EXERCISE INSTRUCTIONS:
[a] In the HSOPS_M passage, what is the wording starting with "The findings of" and going on through "patient safety outcomes."? Give that stretch again word for word.
[b] Which authors does the HSOPS_M passage cite by name?
[c] Do these statements agree with the HSOPS_M passage? (i) The survey had a response rate of 45%. (ii) The authors reduced scales to minimise differences between the survey versions. (iii) The HSOPS_M was given as a standalone questionnaire.

TEXT SHOWN:
Content starts
Overall, the construct validity indicated that further scale refinement is needed to improve the questionnaire. To minimise differences between the survey versions, we refrained from reducing or adding any scales within the instrument. Nonetheless, model modifications should not generally be excluded. Especially in cases of high intercorrelations between dimensions, which are theoretically high correlated, further scale refinement could lead to better psychometric properties. In this respect, we agree with Pfeiffer and Manser  that the set of dimensions within the HSOPS still has to be optimised.
The findings of our study are limited by the following aspects. The results of this study are based on a cross-sectional mail survey with a response rate of 45%. Although little is known about potential non-response bias with these kinds of surveys, we assumed that the attitudes of the responding medical directors do not differ from those of non-responding medical directors .
Within the scope of this study, we were not able to examine the relationship between patient safety culture and objective patient safety outcomes, such as patient safety indicators or frequencies of medical errors. Therefore, we agree with previous suggestions [7, 29] that more evidence is needed on the relationship between patient safety culture and patient safety outcomes.
Comparing the psychometric properties of the HSOPS_M to those of the original HSOPS for hospital employees means not only comparing different countries, but also different methods. Most safety culture surveys are used to measure safety culture from the frontline staff's points of view. Assessing safety culture only with medical directors excludes the views of frontline staff and does not take the potential differences between hospital units [35–38] into account. Therefore, we think the area of application of the HSOPS_M is different from traditional hospital-related safety culture instruments. According to Rousseau , we presupposed that the points of view of key informants, such as medical directors, were representative of hospital professionals in identifying safety culture for the whole hospital. Hospital managers are expected to make decisions regarding quality improvement and patient safety issues. In addition, essential decision makers - such as medical directors - have a comprehensive knowledge about their organisations. Therefore, questioning the top management offers a different approach to measuring safety culture and providing aggregated organisational data. For analysing the safety culture in different hospitals units, further research should consider using the HSOPS_M for hospital unit managers as well.
Finally, the HSOPS_M was embedded in a larger questionnaire within the HOSQua-study, which could be a possible factor that influenced the responses of the medical directors. According to Linsky , we assumed that the length of the questionnaire would not necessarily influence the validity or reliability of the HSOPS. Nonetheless, further analyses on validity and reliability should be performed using the HSOPS_M questionnaire only.
Content ends
(Chart analysis data)
Content starts
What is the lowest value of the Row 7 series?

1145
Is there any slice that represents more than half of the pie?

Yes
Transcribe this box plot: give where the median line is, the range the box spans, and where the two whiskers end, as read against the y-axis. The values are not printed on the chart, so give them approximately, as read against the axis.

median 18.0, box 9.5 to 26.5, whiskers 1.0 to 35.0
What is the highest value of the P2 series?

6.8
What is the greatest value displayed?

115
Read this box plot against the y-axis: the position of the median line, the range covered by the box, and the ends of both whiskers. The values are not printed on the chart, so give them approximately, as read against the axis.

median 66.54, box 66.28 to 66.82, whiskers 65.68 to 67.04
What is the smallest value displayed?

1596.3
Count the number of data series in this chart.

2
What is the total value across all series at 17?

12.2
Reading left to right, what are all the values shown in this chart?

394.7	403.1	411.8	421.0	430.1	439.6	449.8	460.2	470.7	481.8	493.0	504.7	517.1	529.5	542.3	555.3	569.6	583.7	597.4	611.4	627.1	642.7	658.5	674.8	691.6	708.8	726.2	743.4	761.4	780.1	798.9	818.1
Content ends
YOUR WRITTEN ANSWERS:
[a]
The findings of our study are limited by the following aspects. The results of this study are based on a cross-sectional mail survey with a response rate of 45%. Although little is known about potential non-response bias with these kinds of surveys, we assumed that the attitudes of the responding medical directors do not differ from those of non-responding medical directors .
Within the scope of this study, we were not able to examine the relationship between patient safety culture and objective patient safety outcomes, such as patient safety indicators or frequencies of medical errors. Therefore, we agree with previous suggestions [7, 29] that more evidence is needed on the relationship between patient safety culture and patient safety outcomes.

[b] Pfeiffer, Manser, Rousseau, Linsky

[c]
(i) Yes: "a cross-sectional mail survey with a response rate of 45%"
(ii) No: "we refrained from reducing or adding any scales within the instrument"
(iii) No: "the HSOPS_M was embedded in a larger questionnaire within the HOSQua-study"